→ WRITTEN TASK:
Retype only the lines below from the one with "Humeur | Au-delà de" to the one with "proyectos de Tratamiento de Aguas Residuales", inclusive, skipping every image.

Saved data entries
══════════════════════════════

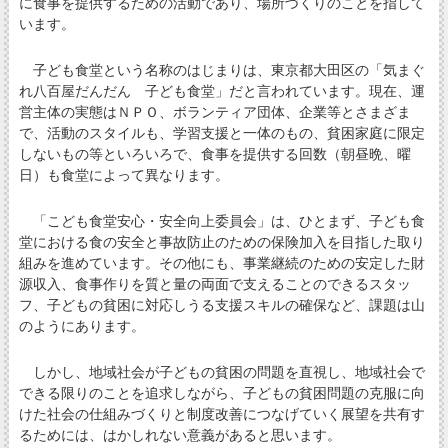
に食事を提供するための活動であり、場所づくりのことを指して
います。
子ども食堂という名称のはじまりは、東京都大田区の「気まぐ
れ八百屋だんだん 子ども食堂」だと言われています。現在、運
営主体の実態はＮＰＯ、ボランティア団体、企業等とさまざま
で、活動のスタイルも、学習支援と一体のもの、貧困家庭に限定
しないもの等といろいろで、食事を提供する回数（朝昼晩、曜
日）も食堂によって異なります。
「こども食堂安心・安全向上委員会」は、ひとまず、子ども食
堂における食の安全と事故防止のための保険加入を目指した取り
組みを進めています。その他にも、事業継続のための安定した財
源収入、食事作りを質と量の両面で支えることのできるスタッ
フ、子どもの貧困に対応しうる支援スキルの確保など、課題は山
のようにあります。
しかし、地域社会が子どもの貧困の問題を直視し、地域社会で
できる限りのことを追求しながら、子どもの貧困問題の克服に向
けた社会の仕組みづくりと制度改善につなげていく展望を共有す
るためには、はかしれない意義があると思います。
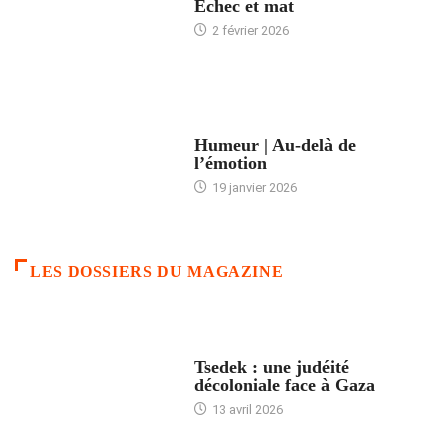
Échec et mat
2 février 2026
ACCUEIL
Humeur | Au-delà de
l’émotion
19 janvier 2026
LES DOSSIERS DU MAGAZINE
FRANCE
Tsedek : une judéité
décoloniale face à Gaza
13 avril 2026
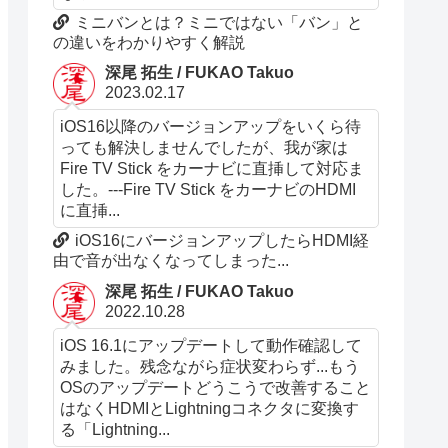
ミニバンとは？ミニではない「バン」と
の違いをわかりやすく解説
深尾 拓生 / FUKAO Takuo
2023.02.17
iOS16以降のバージョンアップをいくら待
っても解決しませんでしたが、我が家は
Fire TV Stick をカーナビに直挿して対応ま
した。---Fire TV Stick をカーナビのHDMI
に直挿...
iOS16にバージョンアップしたらHDMI経
由で音が出なくなってしまった...
深尾 拓生 / FUKAO Takuo
2022.10.28
iOS 16.1にアップデートして動作確認して
みました。残念ながら症状変わらず...もう
OSのアップデートどうこうで改善すること
はなくHDMIとLightningコネクタに変換す
る「Lightning...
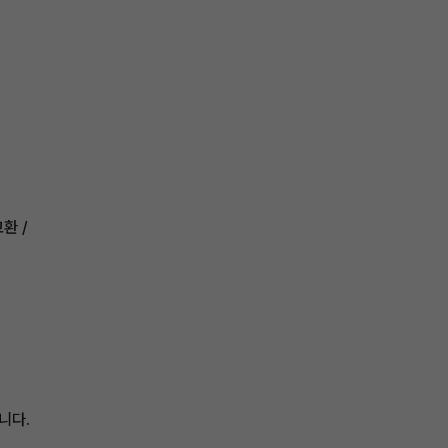
환 /
니다.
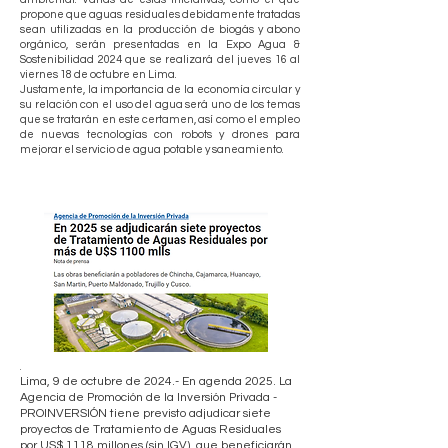
propone que aguas residuales debidamente tratadas
sean utilizadas en la producción de biogás y abono
orgánico, serán presentadas en la Expo Agua &
Sostenibilidad 2024 que se realizará del jueves 16 al
viernes 18 de octubre en Lima.
Justamente, la importancia de la economía circular y
su relación con el uso del agua será uno de los temas
que se tratarán en este certamen, así como el empleo
de nuevas tecnologías con robots y drones para
mejorar el servicio de agua potable y saneamiento.
.
Lima, 9 de octubre de 2024.- En agenda 2025. La
Agencia de Promoción de la Inversión Privada -
PROINVERSIÓN tiene previsto adjudicar siete
proyectos de Tratamiento de Aguas Residuales
por US$ 1118 millones (sin IGV), que beneficiarán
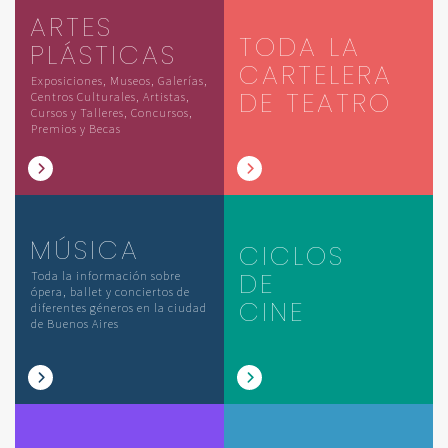
ARTES
TODA LA
PLÁSTICAS
CARTELERA
Exposiciones, Museos, Galerías,
DE TEATRO
Centros Culturales, Artistas,
Cursos y Talleres, Concursos,
Premios y Becas
MÚSICA
CICLOS
DE
Toda la información sobre
ópera, ballet y conciertos de
CINE
diferentes géneros en la ciudad
de Buenos Aires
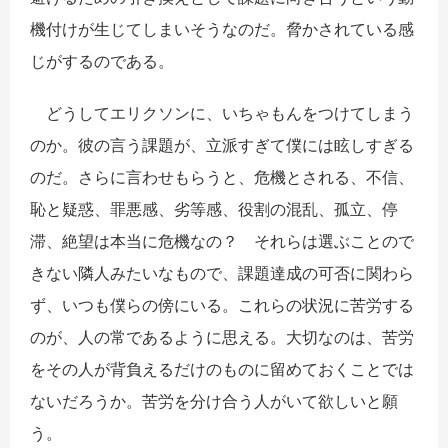
機付けが生じてしまいそうなのだ。脅かされている感
じがするのである。
どうしてエリクソンに、いちゃもんをつけてしまう
のか。彼の言う課題が、立派すぎて僕には眩しすぎる
のだ。さらに言わせもらうと、危機とされる、不信、
恥と疑惑、罪悪感、劣等感、役割の混乱、孤立、停
滞、絶望は本当に危機なの？ それらは選ぶことので
きない隣人みたいなもので、課題達成の可否に関わら
ず、いつも僕らの傍にいる。これらの状況に苦労する
のが、人の常であるように思える。大切なのは、苦労
をその人が背負えるだけのものに留めておくことでは
ないだろうか。苦労を分け合う人がいて欲しいと願
う。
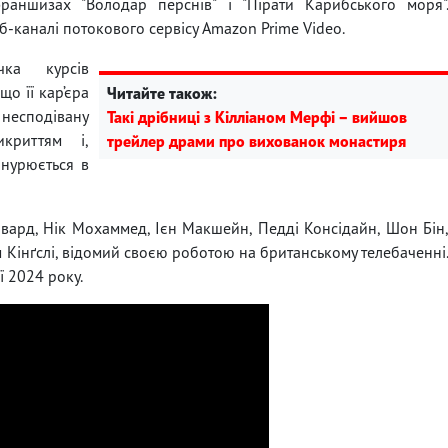
раншизах "Володар перснів" і "Пірати Карибського моря"
каналі потокового сервісу Amazon Prime Video.
чка курсів
що її кар’єра
Читайте також:
несподівану
Такі дрібниці з Кілліаном Мерфі – вийшов
криттям і,
трейлер драми про вихованок монастиря
анурюється в
Говард, Нік Мохаммед, Ієн Макшейн, Педді Консідайн, Шон Бін
 Кінґслі, відомий своєю роботою на британському телебаченні
ї 2024 року.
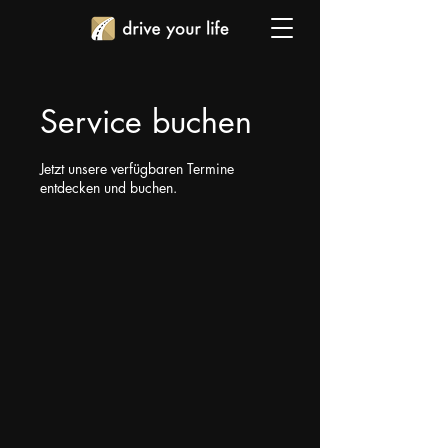
Service buchen
Jetzt unsere verfügbaren Termine
entdecken und buchen.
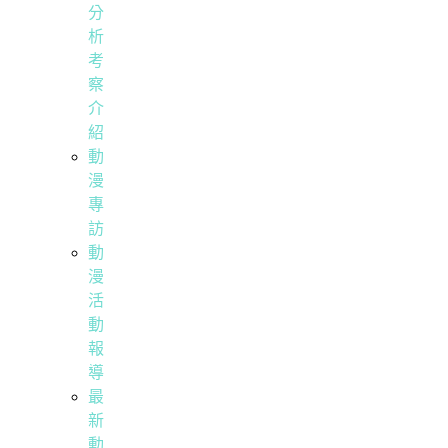
分
析
考
察
介
紹
動
漫
專
訪
動
漫
活
動
報
導
最
新
動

══════════════════════════════

→ THE COMPLETED TASK:
Humeur | Au-delà de
l’émotion
19 janvier 2026
LES DOSSIERS DU MAGAZINE
FRANCE
Tsedek : une judéité
décoloniale face à Gaza
13 avril 2026
ミニバンとは？ミニではない「バン」と
の違いをわかりやすく解説
深尾 拓生 / FUKAO Takuo
2023.02.17
iOS16以降のバージョンアップをいくら待
っても解決しませんでしたが、我が家は
Fire TV Stick をカーナビに直挿して対応ま
した。---Fire TV Stick をカーナビのHDMI
に直挿...
iOS16にバージョンアップしたらHDMI経
由で音が出なくなってしまった...
深尾 拓生 / FUKAO Takuo
2022.10.28
iOS 16.1にアップデートして動作確認して
みました。残念ながら症状変わらず...もう
OSのアップデートどうこうで改善すること
はなくHDMIとLightningコネクタに変換す
る「Lightning...
환 /
니다.
propone que aguas residuales debidamente tratadas
sean utilizadas en la producción de biogás y abono
orgánico, serán presentadas en la Expo Agua &
Sostenibilidad 2024 que se realizará del jueves 16 al
viernes 18 de octubre en Lima.
Justamente, la importancia de la economía circular y
su relación con el uso del agua será uno de los temas
que se tratarán en este certamen, así como el empleo
de nuevas tecnologías con robots y drones para
mejorar el servicio de agua potable y saneamiento.
.
Lima, 9 de octubre de 2024.- En agenda 2025. La
Agencia de Promoción de la Inversión Privada -
PROINVERSIÓN tiene previsto adjudicar siete
proyectos de Tratamiento de Aguas Residuales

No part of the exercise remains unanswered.